Bref rappel d’une interview du Dr. Pierre Lemarquis, neurologue, musicologue, spécialiste des relations musique-cerveau. .
PLM : Le nourrisson : Son cerveau est sculpté par son environnement et se souvient des morceaux entendus in utéro : l’air du basson de Pierre et le loup le calmera, les accords d’une guitare gitane marqueront un futur Django Reinhardt, le cri du bébé variera selon la langue maternelle : descendant en Allemagne, ascendant pour un petit gaulois.
Précocité musicale et neuro-imagerie
Ce sont surtout les effets de la pratique de la musique sur les enfants qui ont été testés et les résultats obtenus devraient convaincre les décideurs : les musiciens sont de manière significative habituellement meilleurs non seulement en musique mais aussi en mathématique, en langues, leur mémoire est supérieure et leur capacité à planifier, prouvée par la neuro-imagerie, peut les aider à mieux réussir aux examens.
Précocité : synonyme de Rubinstein,Karajan, Menuhin… ?
PLM : Non malheureusement, le manque de maturité psychologique et les aléas de l’existence peuvent étouffer les jeunes talents.
Précocité : des conséquences négatives ?
PLM : Oui, dramatiques comme l’isolement, la fragilité mentale ou le suicide.
L’oreille absolue : la garantie d’une prédisposition musicale ?
PLM : 100% génétique, 100% acquis : une prédisposition familiale est évidente pour la vingtaine de musiciens que comptait la famille Bach mais la pratique d’une langue tonale en favorise l’éclosion ! Nous perdrions presque tous notre oreille absolue naturelle lors de l’acquisition du langage…
Environnement familial : la condition absolue de réussite d’un futur musicien ?
PLM : C’est une aide précieuse mais qui n’est pas absolument nécessaire.

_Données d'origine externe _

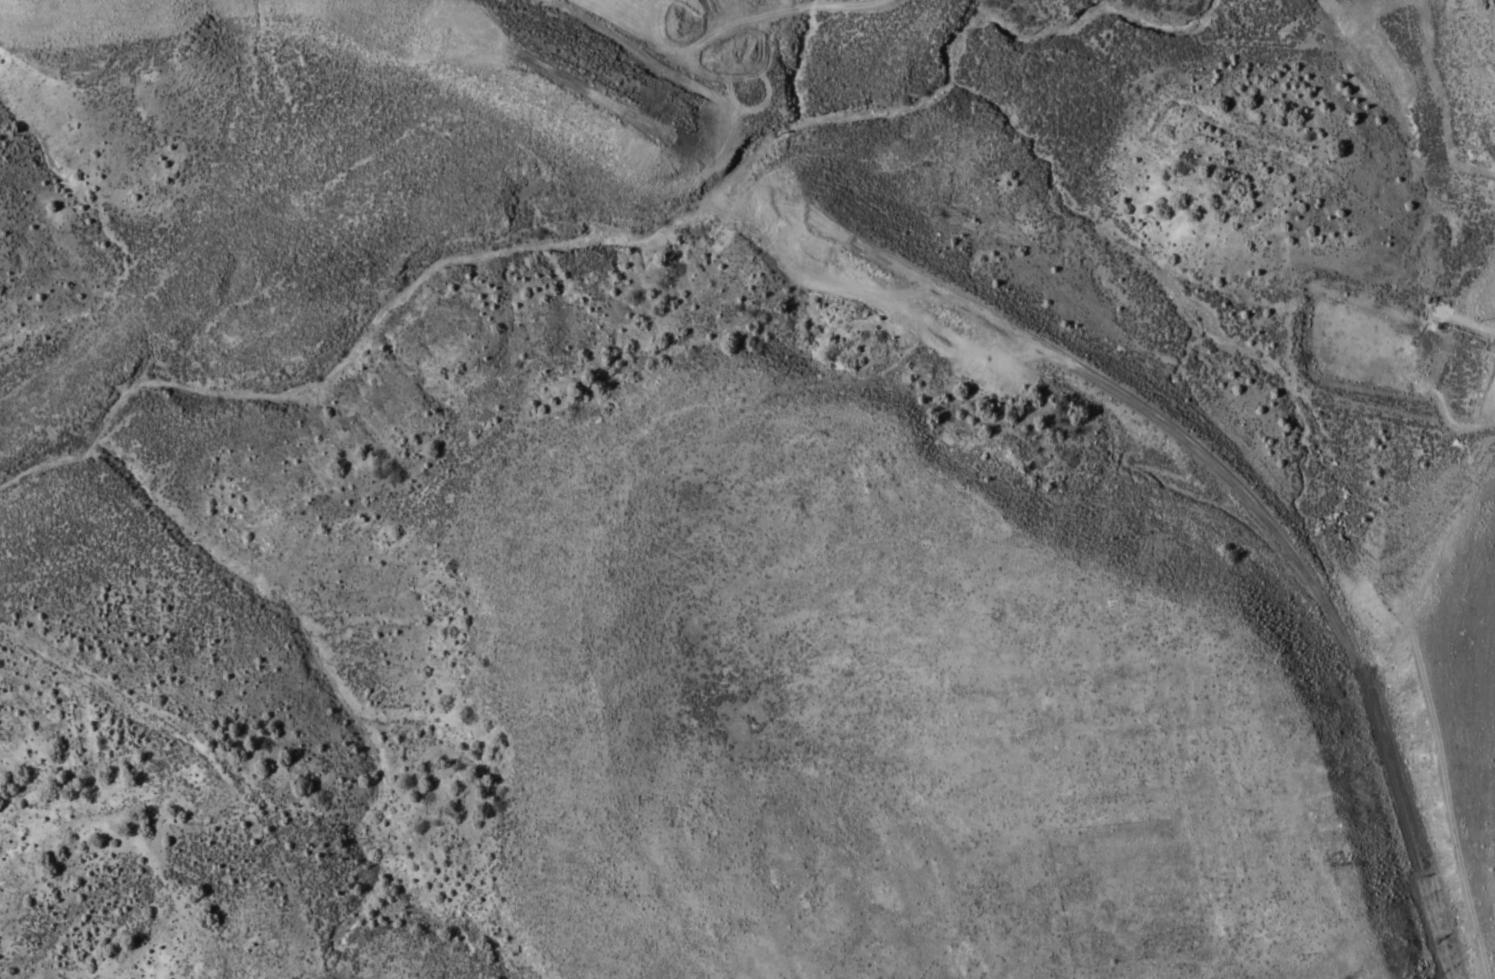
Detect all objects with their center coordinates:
railway: (85, 7)
railway: (515, 46)
railway: (745, 174)
railway: (1251, 503)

Le futur musicien peut souhaiter s’investir dans un domaine qui lui sera propre et dans lequel il forgera son identité.
Le cerveau « expert » en deux mots :
PLM : Il faut 10 ans pour constituer un cerveau expert, avec de la motivation et un « coach » talentueux comme le fut Léopold Mozart pour son fils. La technique du père de Beethoven est plus discutable comme celle de la mère de Glenn Gould qui le sermonnait à la moindre défaillance.